Extrait du document –
---*---
Vendredi 15 décembre, le délit de consultation habituelle des sites terroristes a été censuré par le Conseil constitutionnel, et ce pour la seconde fois.

Pour la haute juridiction, le code pénal dispose déjà des outils nécessaires en matière de sanctions pour prévenir les dérives terroristes.

Les policiers et magistrats « disposent de pouvoir étendus » en ce qui concerne l’interception de communications. Il en va de même pour « l’autorité administrative », qui jouit déjà de « nombreux pouvoirs ».

Pour le Conseil, ce nouveau délit n’est pas « adapté », il ne répond en rien à « l’exigence de nécessité » de l’atteinte à la liberté de communication des pensées et des opinions, « un des droits les plus précieux de l’homme ».
---*---
[Entrées de données enregistrées]

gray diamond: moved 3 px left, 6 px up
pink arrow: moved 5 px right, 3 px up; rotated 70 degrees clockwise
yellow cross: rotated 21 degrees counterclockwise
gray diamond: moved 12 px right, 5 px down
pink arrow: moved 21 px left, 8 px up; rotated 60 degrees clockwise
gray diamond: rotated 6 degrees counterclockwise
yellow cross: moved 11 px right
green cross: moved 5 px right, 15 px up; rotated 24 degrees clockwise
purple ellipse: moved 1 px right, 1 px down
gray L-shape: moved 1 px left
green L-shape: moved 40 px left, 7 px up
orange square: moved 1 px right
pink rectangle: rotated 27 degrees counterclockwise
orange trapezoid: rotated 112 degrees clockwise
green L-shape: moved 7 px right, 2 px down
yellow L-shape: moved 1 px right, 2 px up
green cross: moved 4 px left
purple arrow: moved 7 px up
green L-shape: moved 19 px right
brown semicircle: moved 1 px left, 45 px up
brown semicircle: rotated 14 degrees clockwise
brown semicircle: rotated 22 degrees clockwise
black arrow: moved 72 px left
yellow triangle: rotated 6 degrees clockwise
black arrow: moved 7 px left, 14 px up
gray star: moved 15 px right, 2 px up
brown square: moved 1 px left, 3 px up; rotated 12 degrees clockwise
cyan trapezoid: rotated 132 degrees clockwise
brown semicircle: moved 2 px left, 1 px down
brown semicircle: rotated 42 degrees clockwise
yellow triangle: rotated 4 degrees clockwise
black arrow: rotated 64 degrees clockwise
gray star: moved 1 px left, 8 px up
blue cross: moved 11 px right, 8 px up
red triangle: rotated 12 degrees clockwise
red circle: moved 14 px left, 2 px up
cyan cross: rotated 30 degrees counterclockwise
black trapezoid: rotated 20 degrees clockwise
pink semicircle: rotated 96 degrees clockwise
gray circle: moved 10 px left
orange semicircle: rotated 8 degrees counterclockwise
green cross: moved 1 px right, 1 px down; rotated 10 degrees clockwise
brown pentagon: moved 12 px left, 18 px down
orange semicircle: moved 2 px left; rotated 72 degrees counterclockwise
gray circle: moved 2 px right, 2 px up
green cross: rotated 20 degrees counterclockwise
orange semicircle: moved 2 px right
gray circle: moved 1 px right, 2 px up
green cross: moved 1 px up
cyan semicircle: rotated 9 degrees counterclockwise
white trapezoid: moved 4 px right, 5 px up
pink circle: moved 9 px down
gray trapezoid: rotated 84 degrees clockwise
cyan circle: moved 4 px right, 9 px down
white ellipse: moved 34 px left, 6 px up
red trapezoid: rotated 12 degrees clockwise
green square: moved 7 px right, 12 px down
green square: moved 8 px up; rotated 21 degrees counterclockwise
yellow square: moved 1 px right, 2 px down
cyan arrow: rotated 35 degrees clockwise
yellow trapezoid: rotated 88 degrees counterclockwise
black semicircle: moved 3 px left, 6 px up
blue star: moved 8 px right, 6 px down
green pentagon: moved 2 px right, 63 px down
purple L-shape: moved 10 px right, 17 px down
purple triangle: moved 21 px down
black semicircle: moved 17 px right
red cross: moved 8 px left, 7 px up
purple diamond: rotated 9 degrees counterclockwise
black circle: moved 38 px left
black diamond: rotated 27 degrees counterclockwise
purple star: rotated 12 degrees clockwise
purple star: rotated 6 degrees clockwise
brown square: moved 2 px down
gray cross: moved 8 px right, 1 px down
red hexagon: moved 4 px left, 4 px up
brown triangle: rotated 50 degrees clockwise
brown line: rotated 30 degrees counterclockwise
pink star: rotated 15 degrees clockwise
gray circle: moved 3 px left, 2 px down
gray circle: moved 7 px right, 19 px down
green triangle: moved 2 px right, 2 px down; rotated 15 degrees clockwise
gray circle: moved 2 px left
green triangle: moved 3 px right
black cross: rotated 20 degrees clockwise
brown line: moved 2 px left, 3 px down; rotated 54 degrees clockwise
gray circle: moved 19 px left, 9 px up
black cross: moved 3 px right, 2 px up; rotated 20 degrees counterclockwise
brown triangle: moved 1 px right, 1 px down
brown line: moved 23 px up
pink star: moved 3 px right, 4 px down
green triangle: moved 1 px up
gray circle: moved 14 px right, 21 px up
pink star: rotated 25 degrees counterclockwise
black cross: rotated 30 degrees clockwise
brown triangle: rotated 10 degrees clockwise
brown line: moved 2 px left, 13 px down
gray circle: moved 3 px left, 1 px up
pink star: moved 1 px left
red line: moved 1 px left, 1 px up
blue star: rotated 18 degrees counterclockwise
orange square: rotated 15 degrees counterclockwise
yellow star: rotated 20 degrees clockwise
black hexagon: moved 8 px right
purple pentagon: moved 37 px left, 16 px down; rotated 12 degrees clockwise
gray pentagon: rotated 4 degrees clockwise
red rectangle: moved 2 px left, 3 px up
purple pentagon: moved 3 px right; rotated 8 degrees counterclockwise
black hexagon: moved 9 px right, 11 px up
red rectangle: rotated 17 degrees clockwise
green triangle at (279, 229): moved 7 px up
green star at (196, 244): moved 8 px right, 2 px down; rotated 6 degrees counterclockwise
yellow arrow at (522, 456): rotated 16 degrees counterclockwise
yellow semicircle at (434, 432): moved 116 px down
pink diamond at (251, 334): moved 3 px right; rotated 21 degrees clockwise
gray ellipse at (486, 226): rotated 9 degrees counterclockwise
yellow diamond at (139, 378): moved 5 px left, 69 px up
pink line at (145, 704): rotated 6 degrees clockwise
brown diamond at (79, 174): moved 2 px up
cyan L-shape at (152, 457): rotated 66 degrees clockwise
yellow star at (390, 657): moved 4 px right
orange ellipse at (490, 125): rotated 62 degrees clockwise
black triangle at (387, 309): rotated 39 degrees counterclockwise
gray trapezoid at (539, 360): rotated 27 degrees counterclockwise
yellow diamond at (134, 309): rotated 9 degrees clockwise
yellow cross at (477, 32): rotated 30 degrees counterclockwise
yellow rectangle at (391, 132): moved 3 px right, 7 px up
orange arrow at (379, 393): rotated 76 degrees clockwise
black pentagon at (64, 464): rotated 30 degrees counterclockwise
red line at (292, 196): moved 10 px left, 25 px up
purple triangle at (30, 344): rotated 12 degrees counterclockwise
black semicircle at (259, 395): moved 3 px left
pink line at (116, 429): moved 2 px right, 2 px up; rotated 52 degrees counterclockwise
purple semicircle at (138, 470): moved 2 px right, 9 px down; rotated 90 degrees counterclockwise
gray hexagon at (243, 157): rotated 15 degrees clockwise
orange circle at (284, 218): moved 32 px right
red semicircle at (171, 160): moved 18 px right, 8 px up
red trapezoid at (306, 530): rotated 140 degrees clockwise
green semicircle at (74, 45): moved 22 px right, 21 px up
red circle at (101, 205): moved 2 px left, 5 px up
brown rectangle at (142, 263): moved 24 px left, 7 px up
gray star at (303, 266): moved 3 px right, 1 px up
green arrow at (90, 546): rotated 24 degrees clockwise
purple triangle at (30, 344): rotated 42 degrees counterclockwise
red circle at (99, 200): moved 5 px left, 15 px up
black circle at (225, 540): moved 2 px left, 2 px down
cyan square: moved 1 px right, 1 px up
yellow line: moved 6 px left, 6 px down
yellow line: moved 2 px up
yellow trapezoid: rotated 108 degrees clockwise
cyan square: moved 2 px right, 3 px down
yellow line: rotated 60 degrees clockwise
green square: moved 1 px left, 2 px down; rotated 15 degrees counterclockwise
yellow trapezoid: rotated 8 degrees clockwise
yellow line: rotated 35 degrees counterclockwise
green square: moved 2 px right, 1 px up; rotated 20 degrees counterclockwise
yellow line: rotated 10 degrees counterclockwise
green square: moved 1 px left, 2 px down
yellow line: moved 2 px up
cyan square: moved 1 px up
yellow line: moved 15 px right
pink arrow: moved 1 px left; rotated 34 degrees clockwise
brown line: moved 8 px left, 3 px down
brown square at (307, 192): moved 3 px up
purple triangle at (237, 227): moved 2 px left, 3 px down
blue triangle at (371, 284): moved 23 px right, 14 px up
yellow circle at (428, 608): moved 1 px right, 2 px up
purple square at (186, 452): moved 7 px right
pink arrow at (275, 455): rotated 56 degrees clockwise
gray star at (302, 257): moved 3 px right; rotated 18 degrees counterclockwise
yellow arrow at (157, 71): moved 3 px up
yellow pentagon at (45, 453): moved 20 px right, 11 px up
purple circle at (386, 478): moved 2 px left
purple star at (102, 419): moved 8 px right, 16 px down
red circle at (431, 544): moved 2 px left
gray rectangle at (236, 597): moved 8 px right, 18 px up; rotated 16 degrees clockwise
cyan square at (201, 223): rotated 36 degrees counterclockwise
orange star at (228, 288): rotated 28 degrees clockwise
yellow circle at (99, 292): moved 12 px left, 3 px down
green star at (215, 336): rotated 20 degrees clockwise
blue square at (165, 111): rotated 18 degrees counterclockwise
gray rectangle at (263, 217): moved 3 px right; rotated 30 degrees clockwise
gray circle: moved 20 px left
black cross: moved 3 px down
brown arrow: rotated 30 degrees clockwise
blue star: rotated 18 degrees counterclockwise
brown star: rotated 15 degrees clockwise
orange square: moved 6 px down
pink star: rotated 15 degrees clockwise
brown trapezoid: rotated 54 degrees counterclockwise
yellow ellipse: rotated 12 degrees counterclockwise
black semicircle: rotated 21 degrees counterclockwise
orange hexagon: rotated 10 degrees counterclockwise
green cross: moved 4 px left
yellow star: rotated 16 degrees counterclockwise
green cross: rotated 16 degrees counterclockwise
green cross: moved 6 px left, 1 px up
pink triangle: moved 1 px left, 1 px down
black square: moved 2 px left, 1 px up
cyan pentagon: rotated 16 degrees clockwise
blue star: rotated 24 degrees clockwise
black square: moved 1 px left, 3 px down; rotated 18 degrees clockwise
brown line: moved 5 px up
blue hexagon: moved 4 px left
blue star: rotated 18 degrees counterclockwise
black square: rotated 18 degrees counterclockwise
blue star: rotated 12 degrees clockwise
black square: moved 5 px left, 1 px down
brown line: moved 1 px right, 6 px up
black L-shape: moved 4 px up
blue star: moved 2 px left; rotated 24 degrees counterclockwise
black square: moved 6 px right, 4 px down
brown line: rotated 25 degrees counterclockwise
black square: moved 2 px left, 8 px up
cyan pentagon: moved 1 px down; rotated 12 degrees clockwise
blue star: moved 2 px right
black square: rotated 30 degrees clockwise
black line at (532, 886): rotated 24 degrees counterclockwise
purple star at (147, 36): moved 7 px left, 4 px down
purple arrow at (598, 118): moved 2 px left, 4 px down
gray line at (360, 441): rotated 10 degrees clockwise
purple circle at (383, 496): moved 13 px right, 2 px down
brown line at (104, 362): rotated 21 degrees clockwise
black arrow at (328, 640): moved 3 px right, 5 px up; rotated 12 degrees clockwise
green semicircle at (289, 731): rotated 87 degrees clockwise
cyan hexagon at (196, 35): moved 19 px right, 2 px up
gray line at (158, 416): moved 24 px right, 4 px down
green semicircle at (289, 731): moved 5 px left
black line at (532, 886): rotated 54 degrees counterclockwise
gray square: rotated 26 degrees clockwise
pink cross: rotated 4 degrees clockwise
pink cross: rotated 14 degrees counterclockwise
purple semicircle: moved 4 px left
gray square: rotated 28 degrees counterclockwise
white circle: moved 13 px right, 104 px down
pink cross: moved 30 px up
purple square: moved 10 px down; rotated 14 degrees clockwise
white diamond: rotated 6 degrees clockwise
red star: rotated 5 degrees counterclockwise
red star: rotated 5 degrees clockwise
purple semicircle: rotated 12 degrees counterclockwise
---*---
Marche à suivre –
Poursuivez le texte sur la censure du délit de consultation habituelle des sites terroristes en reprenant juste après sa dernière phrase.

Corrigé –
Ainsi, il apparait clairement pour le Conseil constitutionnel que « cette consultation et cette manifestation ne sont pas susceptibles d’établir à elle seules l’existence d’une volonté de commettre des actes terroristes ».

Cette nouvelle censure fait suite à la question prioritaire de constitutionnalité soulevée par la Quadrature du Net, la Ligue des droits de l’homme et Me Sami Khankhan le 4 décembre.

Me François Sureau, avocat pour la Ligue des droits de l’homme, avait déclaré « avec ce délit, on se trouve affronté à une forme d’acharnement parlementaire qui confine à l’obstination déraisonnable ».

De son côté, le député Les Républicains Eric Ciotti a commenté « cette décision du Conseil constitutionnel, même si nous n’avons pas à la commenter et qu’elle s’impose à tous, laisse incrédule et traduit la faiblesse de nos démocraties face à la barbarie qui a décidé de nous attaquer ».